In VEON's 2013 Form 20-F filed on May 15, 2014, the company reiterated the existence of these investigations and provided more detail on the issues, which the company disclosed involved money laundering and bribery, and identified Karimova's company, Takilant. Id. ¶¶ 153-54. VEON also explained that, in 2013, the company began an internal investigation into its business in Uzbekistan and its relationship with Takilant, led by outside counsel with FCPA expertise. VEON [*9] made similar disclosures in its Form 20-F filed in 2015. Id. ¶ 163.
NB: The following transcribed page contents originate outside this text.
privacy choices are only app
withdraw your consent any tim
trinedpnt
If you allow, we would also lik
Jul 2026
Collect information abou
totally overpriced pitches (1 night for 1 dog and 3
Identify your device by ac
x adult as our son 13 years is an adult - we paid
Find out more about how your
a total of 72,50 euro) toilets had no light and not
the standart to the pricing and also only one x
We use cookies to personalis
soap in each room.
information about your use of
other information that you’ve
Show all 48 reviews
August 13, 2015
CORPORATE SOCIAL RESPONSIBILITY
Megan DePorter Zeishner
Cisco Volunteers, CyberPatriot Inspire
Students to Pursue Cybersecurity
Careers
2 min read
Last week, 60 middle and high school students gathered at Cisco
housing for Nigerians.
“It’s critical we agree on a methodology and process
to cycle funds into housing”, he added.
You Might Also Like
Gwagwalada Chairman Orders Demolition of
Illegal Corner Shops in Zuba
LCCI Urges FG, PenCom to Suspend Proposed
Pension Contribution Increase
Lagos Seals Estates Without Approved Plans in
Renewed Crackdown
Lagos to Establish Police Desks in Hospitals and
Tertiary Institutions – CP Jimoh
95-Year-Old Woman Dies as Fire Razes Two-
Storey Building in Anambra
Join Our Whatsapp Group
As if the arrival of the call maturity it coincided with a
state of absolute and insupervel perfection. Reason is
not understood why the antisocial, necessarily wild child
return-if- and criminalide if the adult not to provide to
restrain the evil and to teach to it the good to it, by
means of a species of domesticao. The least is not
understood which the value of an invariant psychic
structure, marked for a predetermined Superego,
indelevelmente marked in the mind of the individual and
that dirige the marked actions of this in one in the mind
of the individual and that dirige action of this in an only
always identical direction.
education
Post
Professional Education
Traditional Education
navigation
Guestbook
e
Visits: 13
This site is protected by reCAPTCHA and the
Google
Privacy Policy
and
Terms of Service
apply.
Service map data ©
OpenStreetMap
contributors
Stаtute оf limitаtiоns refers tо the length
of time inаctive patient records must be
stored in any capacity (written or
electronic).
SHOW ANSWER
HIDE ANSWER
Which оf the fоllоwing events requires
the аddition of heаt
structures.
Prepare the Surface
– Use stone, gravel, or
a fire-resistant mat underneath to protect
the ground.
After the close of the market on August 13, 2015, there were reports that United States authorities had asked their European counterparts "to seize roughly $1 billion in assets related to a wide-ranging criminal probe of alleged corruption by [VEON], MTS, and TeliaSonera, for paying hundreds of millions of dollars to businesses controlled by Ms. Karimova to secure wireless spectrum in Uzbekistan." Id. ¶ 171. After that report, VEON's ADR price fell from $5.56 on August 13 to an intraday low of $5.305 the following day. Id. ¶ 172. Finally, on November 3, 2015, when VEON announced that it had reserved $900 million for litigation costs related to the ongoing investigations, the company's ADRs declined 5.0%, from the previous day's high of $3.665 to an intraday low of $3.48. Id. ¶¶ 173-74.
1 During the course of this litigation, Defendant VimpelCom, Ltd. changed its name to VEON Ltd. See ECF No. 51. For clarity, the Court will refer to the company by its new name throughout.